US PayDay Loan Mogul and Trump Donor Behind MoPlay, Busto Betting Site That Owes Customers
Posted on: March 16, 2020, 06:21h.
Last updated on: March 16, 2020, 09:32h.
Stricken online betting company MoPlay was promised £130 million ($160 million) in financial backing prior to its launch in 2018. But only £60 million ($74 million) of this materialized, leaving the company unable to pay its liabilities. That’s according to an application in the Gibraltar Supreme Court this week for the liquidation of Gibraltar-based Addison Global, which trades as MoPlay.
According to court documents, the company owes £2.4 million ($3 million) in taxes and social insurance to the government of Gibraltar and £16.9 million ($21 million) to other creditors. It is not clear whether the latter figure includes the money in gamblers’ accounts, which are now unlikely to be returned.

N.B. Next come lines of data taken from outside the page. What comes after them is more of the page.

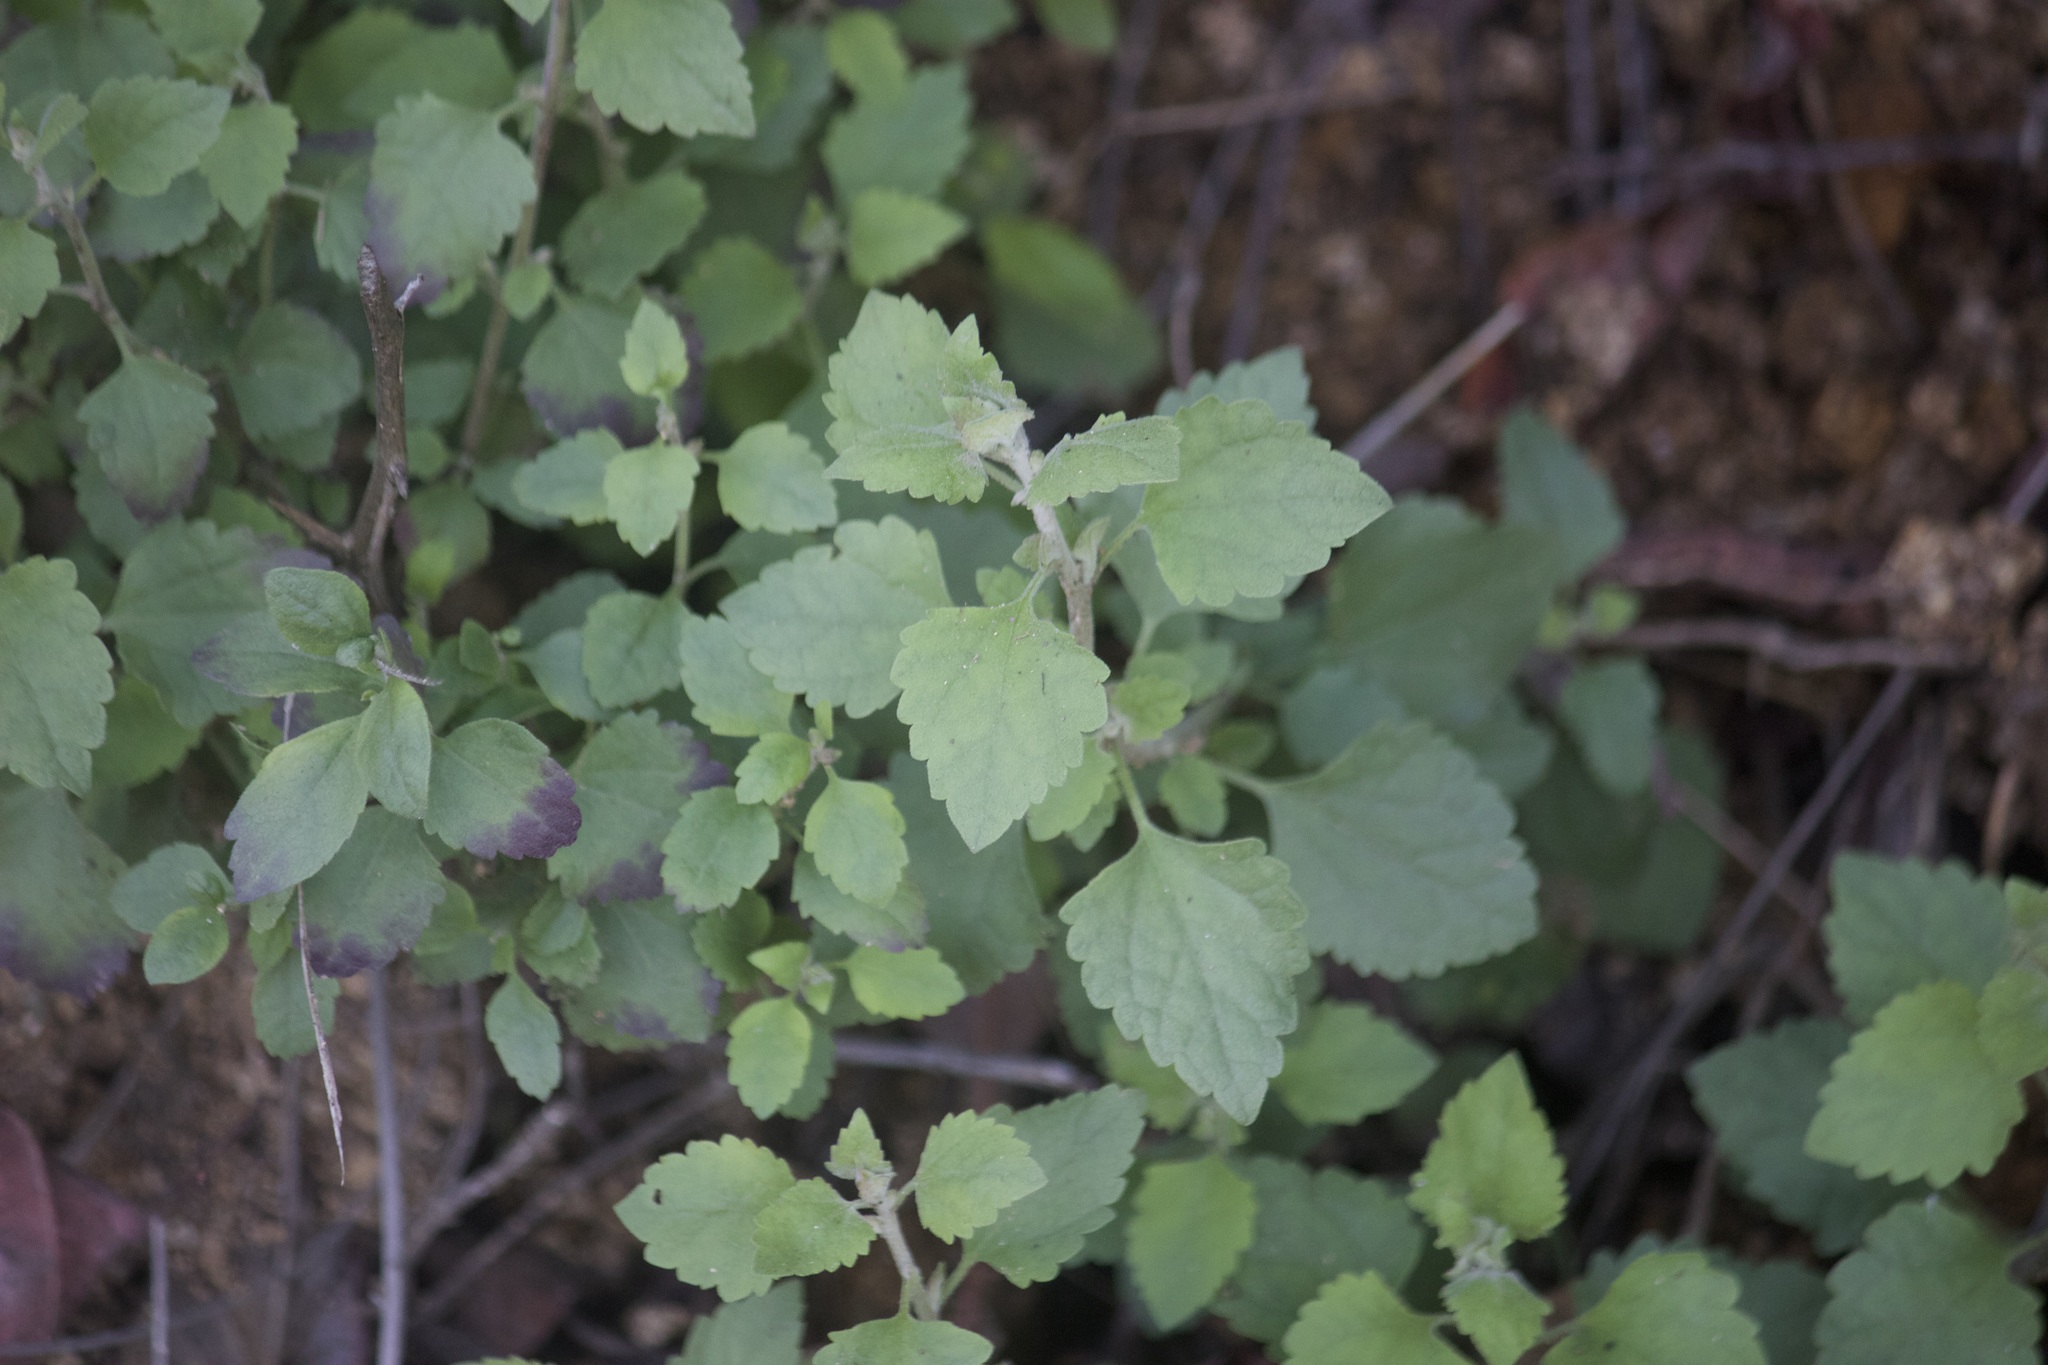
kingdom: Plantae
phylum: Tracheophyta
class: Magnoliopsida
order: Asterales
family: Asteraceae
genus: Brickellia
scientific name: Brickellia californica
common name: California brickellbush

Court documents also revealed the ultimate beneficial owner of Addison Global is Trump donor Roderick Aycox, owner of Atlanta-based Select Management Resources (SMR). Aycox operates a string of payday lenders and title loan companies – where borrowers use their cars as collateral for high-interest loans — under various brands across the US, including LoanMax.
Aycox and his wife have spent millions lobbying for legislation that advances the interests of the payday loan industry in the US.
Read the Small Print
On February 19, Gibraltar’s Gambling Licensing Authority suspended the Addison Global’s operating license because it had become aware of its financial situation. The UK regulator followed suit a day later.
On Feb 22, MoPlay announced it was suspending all withdrawals “due to financial difficulties.”
It referred gamblers to clause 9 of its terms and conditions, which states:
If there was ever a situation where we became insolvent, your funds would not be considered separate to the other company assets and you may not receive all your funds back.”
Manchester United Owed £12 Million
Regulations in Gibraltar and the UK do not guarantee players will get their money back in the event of insolvency or require operators to keep player deposits in an account legally controlled by an external auditor, although some operators do this.
The regulations merely require an operator to disclose the level of protections it offers its customer in the event of insolvency.
Many of MoPlay’s customers were based in the UK and are angry at the lack of protections afforded by their country’s licensing regulations.
Meanwhile, SMR is facing a £12 million ($14.7 million) lawsuit from English soccer giant Manchester United over missed payments linked to a sponsorship deal.
MoPlay became the team’s “official betting partner” in August 2018 and SMR guaranteed the payments. But the payments dried up in early 2019, according to the Manchester United suit.